A holiday in this country was ruined by his back trouble and a prolonged court case in which moves were made to extradite him to Spain to face murder and torture charges.

This offered actors the chance to pretend to be politicians, with Michael Maloney as Jack Straw and Anna Massey as Baroness Thatcher. Once again, this threw up the matter of putting words into the mouths of real, still living, people. Did Straw really exclaim: "We've got Pinochet. We've got the bastard" on hearing that the general had been arrested.

And did Mrs T, taking tea with the general during his lengthy house arrest, look at the spread laid out on the table and chuckle: "I see my supplies made it across enemy lines."

The opening caption admitted the film was based on real events but that some scenes and characters were fictional.

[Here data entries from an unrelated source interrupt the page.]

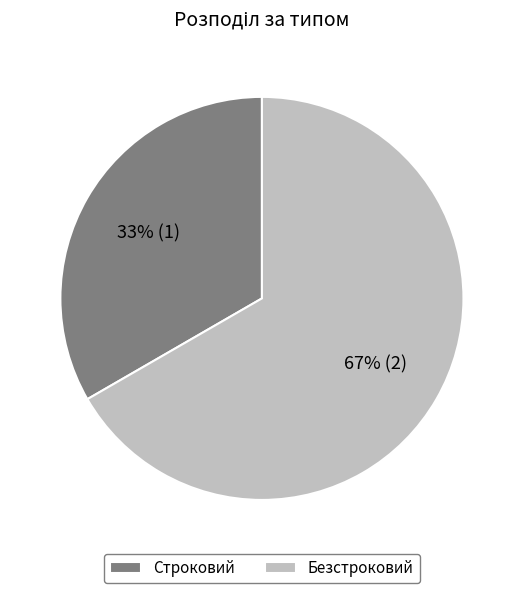

Which has a higher value, Безстроковий or Строковий?

Безстроковий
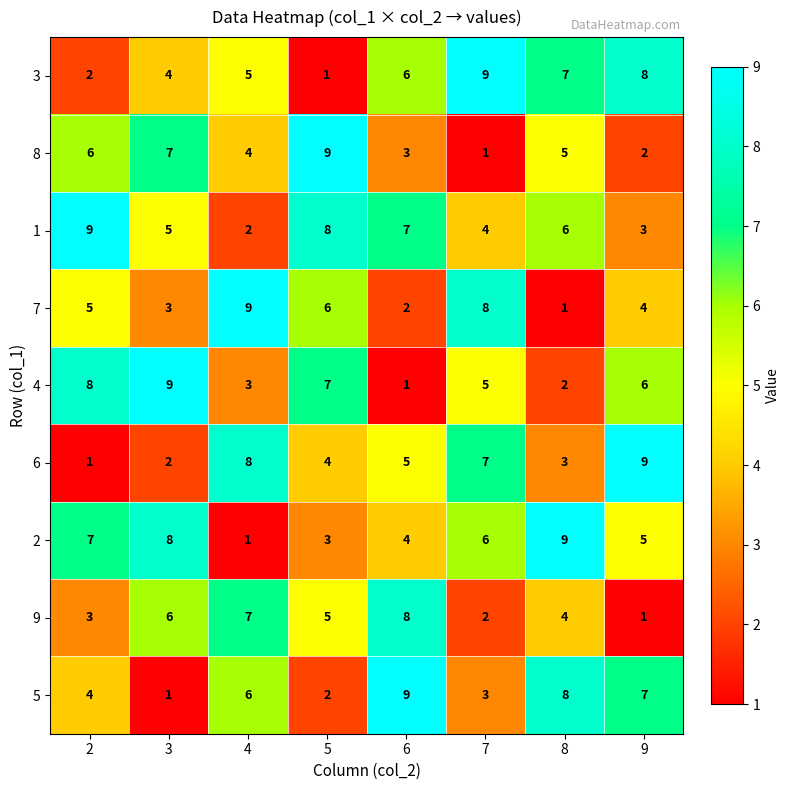

What is the maximum value shown in the chart?

9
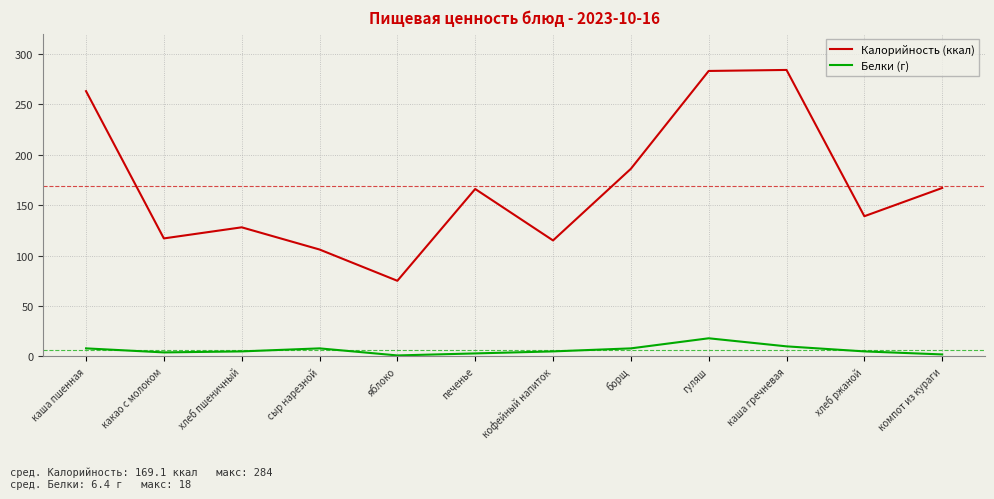

What is the lowest value of the Калорийность (ккал) series?

75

All the same, this peep behind the curtain of Pinochet's Surrey prison home (just down the road from Russ Abbot's place) where he was kept under house arrest couldn't help but be fascinating.

Derek Jacobi plays Pinochet as a wily old bird with a bad temper and no conscience. He did nothing to make us sympathise with him, even though the conditions of house arrest made the garden out of bounds and he had to be accompanied to the toilet. The general seemed to think that his wife not having her own bedroom was more of an inconvenience.

After much legal to-ing and fro-ing, not to mention political machinations, doctors declared him unfit to stand trial. There was, they said, no evidence to suggest he was faking his disability. He was allowed to return to Chile.

Six years later as he still awaits trial in Chine, some may feel that the wool was pulled over the eyes of his examiners. Proceedings will begin next year on tax fraud and embezzlement charges - not human rights abuses.

TV Heaven, Telly Hell is a variation on Room 101 in which Sean Lock, in the Paul Merton host role, gets a celebrity to reveal his TV loves and hates. The entertainment value lies in the awful clips and the repartee between Lock and his guest, this week comedian and actor Alan Davies.

Shows about vets were a pet hate. I sympathised when I saw the clip of a cat whose intestines were being examined by a vet. Either that or he was preparing Cumberland sausage for his tea.

Davies was prepared to laugh at himself, nominating The British Comedy Awards as a dislike because of something that happened to him at the ceremony. The year the organisers announced a fancy dress Latin theme, he turned up as a matador - only to discover that no-one else had made the effort to dress up.

It was a disastrous evening. "I didn't win, got drunk and people kept throwing things at me trying to knock my hat off," he recalled.